OPGAVE 1 — Typ uit het tekstfragment letterlijk over wat staat tussen "Niet alleen personen" en "toe te passen.", beide grenzen inbegrepen.
OPGAVE 2 —
Stemmen de volgende uitspraken overeen met het tekstfragment? Antwoord bij elke uitspraak met ja of nee en citeer letterlijk de woorden uit het tekstfragment die de doorslag geven.
(a) Het stuk verscheen op zaterdag 15 februari 1969 in Het Nieuwsblad van het Zuiden.
(b) Alleen personen kregen een bijnaam, gemeenschappen niet.
(c) Wie een bijnaam voor een gemeenschap bedacht, is meestal bekend.
------ TEKSTFRAGMENT
CUBRA

INHOUD PIERRE VAN BEEK
HOME 

Pierre van Beek - Heemkunde-artikelen

 Redactie: Ben van de Pol - Foto: Archief Pierre van Beek

 

Goirle was vroeger centrum van kaatsballenindustrie

Het Nieuwsblad van het Zuiden - zaterdag 15 februari 1969

 

Goirle - Monument voor de ballenfrutter

 

Als rudimentair overblijfsel van kleine levensgemeenschappen kennen wij het gebruik van bijnamen. In dorpen en gehuchten plachten in de gewone omgangstaal zeer vele personen met een bijnaam te worden aangeduid, die soms zo'n vaste voet had gekregen, dat de officiële naam van de Burgerlijke Stand geheel op de achtergrond raakte. Dat heeft wel eens ooit tot tragikomische vergissingen aanleiding gegeven o.a. in het vroegere Tilburg, waar een vreemdeling bij een fabrikant om werk ging vragen en deze, in zijn blakende onschuld, beleefd en onderdanig met zijn voor insiders niet zo vlijende bijnaam aansprak. Uiteraard was dat niet de meest aanbevelenswaardige manier van solliciteren...

Niet alleen personen maar ook de gehele gemeenschappen waren met een bijnaam uitgerust. Vele daarvan hebben zich tot in onze dagen gehandhaafd. Zij werden ontleend aan een of ander element, dat door de practisch steeds onbekende uitvinder als karakteristiek voor een gemeenschap werd beschouwd. Aangezien de volksgeest een scherpe waarnemer blijkt, die direct op de man afgaat, sloeg hij nogal eens de plank raak. Diplomatie was hem vreemd en bij zijn vindingrijkheid zag hij zich niet belemmerd door fijngevoeligheid. Daarom kan een bijnaam nogal eens hard aankomen - zelfs wanneer hij enkel humor tot basis heeft, want vermaak ten koste van een ander pleegt zelden of nooit gewaardeerd te worden door degene, die er het lijdend voorwerp van is. Kranteschrijvers van zogenaamde lollige stukjes over rechtbankzaken dienen daarmee rekening te houden door de proef op zichzelf toe te passen.

Wat die bijnamen betreft, daarbij speelt de intentie bij het gebruik een belangrijke rol. Nu hebben we vaak de indruk gehad, dat die intentie toch eigenlijk schelden en beledigen was. In zo'n geval krijgt zelfs een overigens onschuldige bijnaam een scherp en hatelijk karakter, waardoor hij tot agressiviteit uitlokt. Een nuchtere beschouwing - ontdaan van alle gevoelselementen - leert echter herhaaldelijk, dat de bijnaam objectief vaak helemaal niet denigrerend is maar gewoon neutraal en soms zelfs wel waarderend. Dit geldt voor de scheldnaam van de Tilburgers en voor die van de Goirlenaren. Het is over deze laatsten, de "ballenfrutters", dat wij het hier eens willen hebben.
------------
------ GEGEVEN MATERIAAL
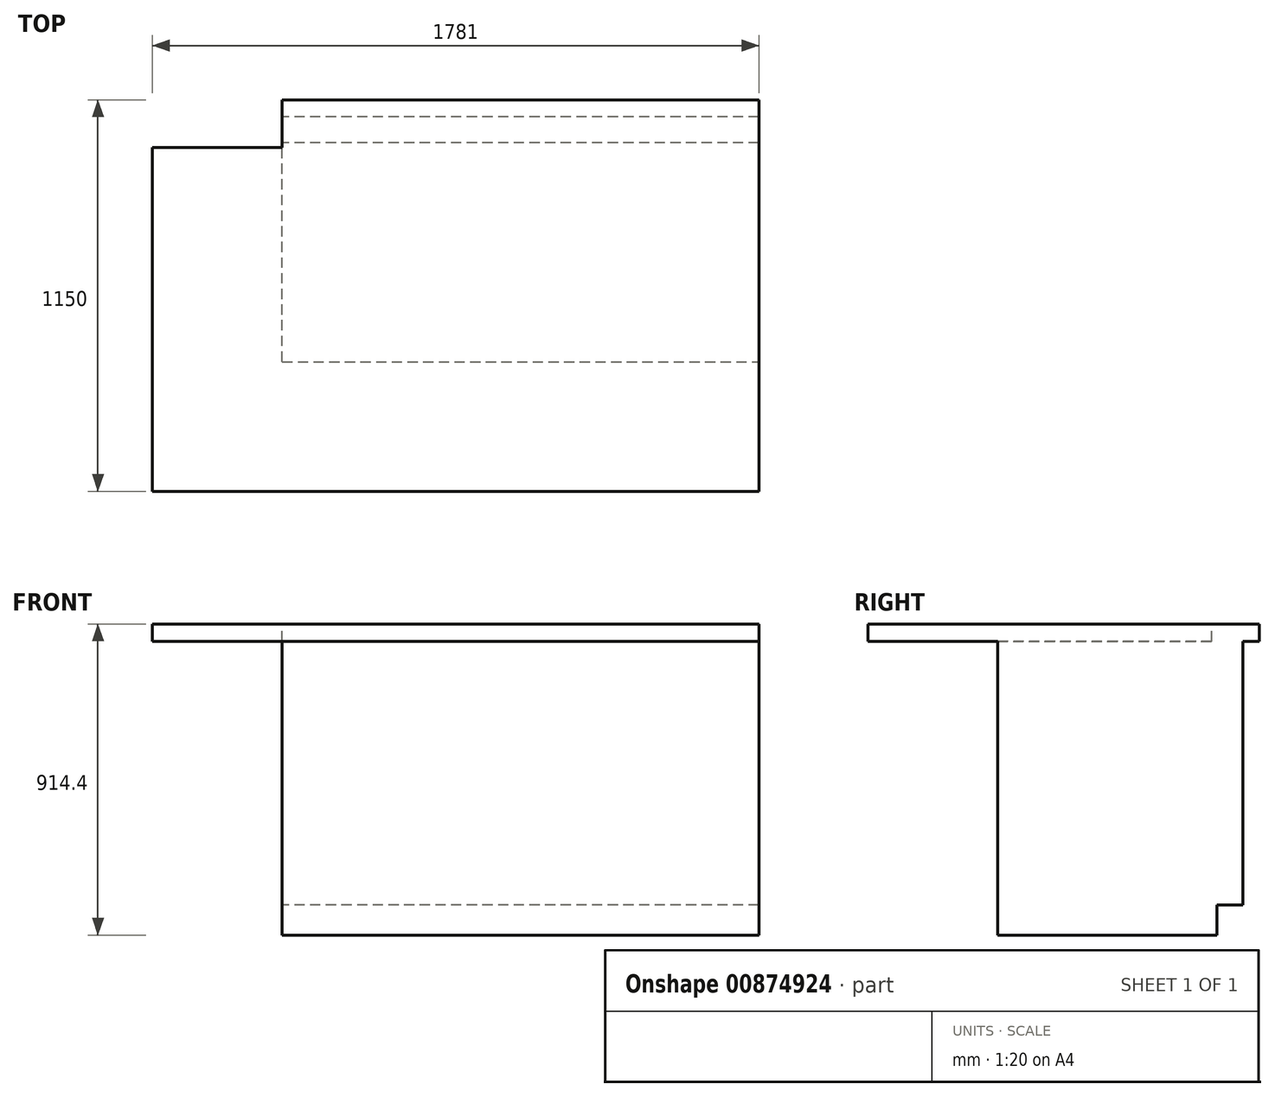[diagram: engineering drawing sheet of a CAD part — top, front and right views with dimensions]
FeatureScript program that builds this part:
------------
ANTWOORD 1 —
Niet alleen personen maar ook de gehele gemeenschappen waren met een bijnaam uitgerust. Vele daarvan hebben zich tot in onze dagen gehandhaafd. Zij werden ontleend aan een of ander element, dat door de practisch steeds onbekende uitvinder als karakteristiek voor een gemeenschap werd beschouwd. Aangezien de volksgeest een scherpe waarnemer blijkt, die direct op de man afgaat, sloeg hij nogal eens de plank raak. Diplomatie was hem vreemd en bij zijn vindingrijkheid zag hij zich niet belemmerd door fijngevoeligheid. Daarom kan een bijnaam nogal eens hard aankomen - zelfs wanneer hij enkel humor tot basis heeft, want vermaak ten koste van een ander pleegt zelden of nooit gewaardeerd te worden door degene, die er het lijdend voorwerp van is. Kranteschrijvers van zogenaamde lollige stukjes over rechtbankzaken dienen daarmee rekening te houden door de proef op zichzelf toe te passen.

ANTWOORD 2 —
(a) Ja: "Het Nieuwsblad van het Zuiden - zaterdag 15 februari 1969"
(b) Nee: "Niet alleen personen maar ook de gehele gemeenschappen waren met een bijnaam uitgerust."
(c) Nee: "door de practisch steeds onbekende uitvinder"